TEKS BACAAN.

↓↓↓

Minggu, 30 Mei 2010

haa iki BERSATU DALAM GAMBANG KROMONG


KOMPAS/BUDI SUWARNA
The Pin Nio (58) beraktivitas di dapur rumahnya yang masih tradisional Rabu (19/5), di Kampung Cukanggalih, Desa Ciakar, Kecamatan Panongan, Tangerang, Banten. Kehidupan warga Cina Benteng tampak bersahaja.
BERSATU DALAM GAMBANG KROMONG
Minggu, 30 Mei 2010 | 04:35 WIB

 Iwan Santosa dan Budi Suwarna

Irama gambang kromong terdengar merdu di pesisir pantai Tangerang. Petang itu, warga Cina Benteng dan Betawi bersama-sama hanyut dalam pesta ”shejit” (ulang tahun) Kelenteng Tanjung Kait. 
Begitulah gambaran harmonisnya hubungan masyarakat Cina Benteng dan Betawi di Tangerang yang terekam tiga tahun lalu. Hingga sekarang, hubungan harmonis yang telah berusia ratusan tahun itu masih terjaga.
Setiap acara shejit digelar, pelataran kelenteng yang berada satu kompleks dengan Kramat Dewi Neng—tempat ziarah sebagian warga Betawi—itu menjadi tempat berkumpul masyarakat Cina Benteng dan Betawi. Sepanjang siang hingga malam, mereka bersama-sama menonton pentas seni Betawi dan Tionghoa yang tampil silih berganti di beberapa panggung.
Ada lenong, gambang kromong, keroncong, wayang potehi, hingga barongsai dan liong.
Mereka sama-sama antusias. Adu cepat memesan lagu dan juga ”menyawer” si penyanyi yang aduhai.
Di luar pesta semacam itu, warga Cina Benteng dan Betawi juga hidup berbaur. ”Saya sudah keturunan ke-14 yang lahir di sini. Sebagian besar Tionghoa Mauk adalah petani. Betawi Mauk jadi nelayan atau pemilik empang. Semua hidup rukun, bahkan banyak yang memiliki kekerabatan,” kata Tan Kian Hok.
Armeni (64), sesepuh Betawi, mengamini ucapan Tan (69). ”Saya sendiri masih berkerabat dengan Kin Siang keturunan keluarga tetua kelenteng. Kami berbeda, tetapi jadi satu di Mauk,” kata Armeni.
Para seniman Tionghoa dan Betawi pun berbagi panggung di acara kelenteng atau pesta di rumah warga dan rumah kawin. Mail alias Sumo (45), pria Betawi asal Kecamatan Dadap, misalnya, biasa manggung bersama seorang penyanyi Cina Benteng. ”Kalau diminta lagu Mandarin, kami layani,” kata Sumo.
Suasana seperti itu tidak hanya terjadi di Tanjung Kait, tetapi hampir di semua kantong permukiman Cina Benteng dari daerah pesisir hingga udik (pedalaman), seperti Legok, Cikupa, Serpong, Gunung Sindur, Citayam, dan kawasan hulu Sungai Cisadane.

↑↑↑

DATA YANG DISEDIAKAN.

↓↓↓

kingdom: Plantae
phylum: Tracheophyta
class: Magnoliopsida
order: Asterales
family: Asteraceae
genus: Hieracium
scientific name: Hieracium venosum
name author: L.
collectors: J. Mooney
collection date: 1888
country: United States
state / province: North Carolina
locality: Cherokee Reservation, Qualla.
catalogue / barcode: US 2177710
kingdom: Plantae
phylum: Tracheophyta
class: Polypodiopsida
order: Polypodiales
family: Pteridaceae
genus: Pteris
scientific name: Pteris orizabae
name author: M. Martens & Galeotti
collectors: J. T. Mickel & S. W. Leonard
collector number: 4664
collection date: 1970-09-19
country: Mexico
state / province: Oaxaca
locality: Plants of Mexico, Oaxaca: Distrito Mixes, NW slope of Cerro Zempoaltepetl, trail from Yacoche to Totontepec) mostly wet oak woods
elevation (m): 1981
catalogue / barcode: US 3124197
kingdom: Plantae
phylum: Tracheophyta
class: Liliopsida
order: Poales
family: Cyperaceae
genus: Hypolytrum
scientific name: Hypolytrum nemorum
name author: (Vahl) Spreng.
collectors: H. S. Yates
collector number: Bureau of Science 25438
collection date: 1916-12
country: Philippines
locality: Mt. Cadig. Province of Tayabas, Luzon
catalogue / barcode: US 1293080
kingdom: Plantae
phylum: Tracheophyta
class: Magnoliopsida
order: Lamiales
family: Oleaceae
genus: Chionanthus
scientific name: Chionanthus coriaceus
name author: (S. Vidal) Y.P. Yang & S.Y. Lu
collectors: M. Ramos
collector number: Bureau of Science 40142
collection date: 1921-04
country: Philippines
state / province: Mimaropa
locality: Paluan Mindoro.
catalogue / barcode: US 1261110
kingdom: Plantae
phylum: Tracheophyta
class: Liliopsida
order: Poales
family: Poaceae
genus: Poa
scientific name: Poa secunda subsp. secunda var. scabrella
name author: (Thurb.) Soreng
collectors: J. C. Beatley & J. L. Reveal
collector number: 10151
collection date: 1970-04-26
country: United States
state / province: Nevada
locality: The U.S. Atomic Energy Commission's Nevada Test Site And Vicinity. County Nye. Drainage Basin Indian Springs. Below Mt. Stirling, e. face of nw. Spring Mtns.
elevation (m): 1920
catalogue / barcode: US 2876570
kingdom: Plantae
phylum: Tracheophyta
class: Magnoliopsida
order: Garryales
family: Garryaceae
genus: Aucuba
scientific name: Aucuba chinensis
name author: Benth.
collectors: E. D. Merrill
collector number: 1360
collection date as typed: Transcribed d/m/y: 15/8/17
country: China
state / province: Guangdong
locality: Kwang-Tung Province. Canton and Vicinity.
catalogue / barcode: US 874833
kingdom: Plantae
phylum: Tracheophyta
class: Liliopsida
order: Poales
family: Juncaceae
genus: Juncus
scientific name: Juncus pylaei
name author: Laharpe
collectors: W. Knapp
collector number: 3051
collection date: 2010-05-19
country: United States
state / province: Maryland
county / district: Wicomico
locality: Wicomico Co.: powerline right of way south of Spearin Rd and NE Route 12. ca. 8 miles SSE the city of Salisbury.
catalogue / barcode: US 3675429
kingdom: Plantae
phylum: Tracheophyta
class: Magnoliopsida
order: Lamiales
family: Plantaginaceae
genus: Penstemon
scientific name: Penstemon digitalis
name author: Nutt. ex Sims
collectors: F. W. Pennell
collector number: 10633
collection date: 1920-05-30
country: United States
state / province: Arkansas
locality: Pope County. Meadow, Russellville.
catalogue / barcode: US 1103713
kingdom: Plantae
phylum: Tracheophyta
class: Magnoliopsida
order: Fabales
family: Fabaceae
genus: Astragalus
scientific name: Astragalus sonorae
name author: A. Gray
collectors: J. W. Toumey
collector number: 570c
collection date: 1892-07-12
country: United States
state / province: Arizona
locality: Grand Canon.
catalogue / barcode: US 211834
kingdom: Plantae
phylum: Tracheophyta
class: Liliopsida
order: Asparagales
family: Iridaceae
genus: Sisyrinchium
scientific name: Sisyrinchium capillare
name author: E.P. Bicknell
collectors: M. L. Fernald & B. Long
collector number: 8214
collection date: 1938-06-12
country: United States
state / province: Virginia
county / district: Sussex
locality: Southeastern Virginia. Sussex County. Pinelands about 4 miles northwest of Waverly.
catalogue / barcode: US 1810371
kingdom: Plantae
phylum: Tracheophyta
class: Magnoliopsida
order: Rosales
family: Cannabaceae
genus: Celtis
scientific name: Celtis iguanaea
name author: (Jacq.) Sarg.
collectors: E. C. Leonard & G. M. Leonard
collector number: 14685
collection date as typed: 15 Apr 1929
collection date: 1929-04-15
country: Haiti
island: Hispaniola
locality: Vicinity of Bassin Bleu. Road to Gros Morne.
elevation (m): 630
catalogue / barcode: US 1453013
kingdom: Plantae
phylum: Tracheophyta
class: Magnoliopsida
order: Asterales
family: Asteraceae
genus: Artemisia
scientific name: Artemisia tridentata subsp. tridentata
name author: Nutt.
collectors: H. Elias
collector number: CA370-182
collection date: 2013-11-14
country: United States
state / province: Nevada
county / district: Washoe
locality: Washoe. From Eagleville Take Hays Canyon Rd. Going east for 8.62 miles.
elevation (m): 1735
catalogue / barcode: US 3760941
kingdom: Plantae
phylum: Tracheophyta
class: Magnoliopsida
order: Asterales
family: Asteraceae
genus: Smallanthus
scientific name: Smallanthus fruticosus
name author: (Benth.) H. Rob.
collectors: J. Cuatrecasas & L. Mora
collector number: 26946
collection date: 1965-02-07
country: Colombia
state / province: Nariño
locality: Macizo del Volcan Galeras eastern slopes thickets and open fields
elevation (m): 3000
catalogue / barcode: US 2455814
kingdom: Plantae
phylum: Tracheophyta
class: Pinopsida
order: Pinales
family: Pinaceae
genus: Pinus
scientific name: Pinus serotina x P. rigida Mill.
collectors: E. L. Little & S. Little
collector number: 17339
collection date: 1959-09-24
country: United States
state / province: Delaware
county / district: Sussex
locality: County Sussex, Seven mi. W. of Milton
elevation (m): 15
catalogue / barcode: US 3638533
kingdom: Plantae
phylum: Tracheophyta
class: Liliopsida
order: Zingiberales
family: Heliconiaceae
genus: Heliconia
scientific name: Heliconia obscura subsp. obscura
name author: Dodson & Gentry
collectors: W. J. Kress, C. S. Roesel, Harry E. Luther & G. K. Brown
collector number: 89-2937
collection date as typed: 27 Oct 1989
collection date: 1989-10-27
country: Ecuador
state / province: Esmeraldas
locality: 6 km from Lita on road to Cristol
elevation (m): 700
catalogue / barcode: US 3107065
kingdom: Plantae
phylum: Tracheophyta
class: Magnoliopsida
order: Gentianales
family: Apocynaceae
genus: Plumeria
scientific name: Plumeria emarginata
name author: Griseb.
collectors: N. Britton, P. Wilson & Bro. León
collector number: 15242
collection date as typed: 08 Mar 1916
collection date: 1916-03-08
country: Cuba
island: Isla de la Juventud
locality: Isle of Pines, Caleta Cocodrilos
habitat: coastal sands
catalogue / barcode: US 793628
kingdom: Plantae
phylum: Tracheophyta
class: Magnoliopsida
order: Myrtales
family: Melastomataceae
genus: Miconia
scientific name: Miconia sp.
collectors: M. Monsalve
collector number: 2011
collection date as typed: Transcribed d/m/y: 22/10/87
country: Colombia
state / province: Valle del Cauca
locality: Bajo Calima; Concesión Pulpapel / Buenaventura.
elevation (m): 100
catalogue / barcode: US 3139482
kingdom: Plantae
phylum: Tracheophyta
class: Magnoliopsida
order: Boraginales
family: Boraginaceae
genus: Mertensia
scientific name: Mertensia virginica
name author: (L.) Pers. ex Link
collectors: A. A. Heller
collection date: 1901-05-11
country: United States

↑↑↑

TUGAS LATIHAN.
a) Dalam artikel tentang Cina Benteng dan Betawi, pentas seni apa saja yang disebut tampil di pelataran kelenteng saat acara shejit? Sebutkan semuanya.
b) Salinlah tanpa perubahan seluruh baris entri data spesimen, mulai dari baris yang memuat "family: Boraginaceae" hingga akhir entri.
Artikel dan entri yang disajikan tidak memiliki hubungan satu sama lain.

HASIL LATIHAN.
a) Lenong, gambang kromong, keroncong, wayang potehi, barongsai, dan liong.

b)
family: Boraginaceae
genus: Mertensia
scientific name: Mertensia virginica
name author: (L.) Pers. ex Link
collectors: A. A. Heller
collection date: 1901-05-11
country: United States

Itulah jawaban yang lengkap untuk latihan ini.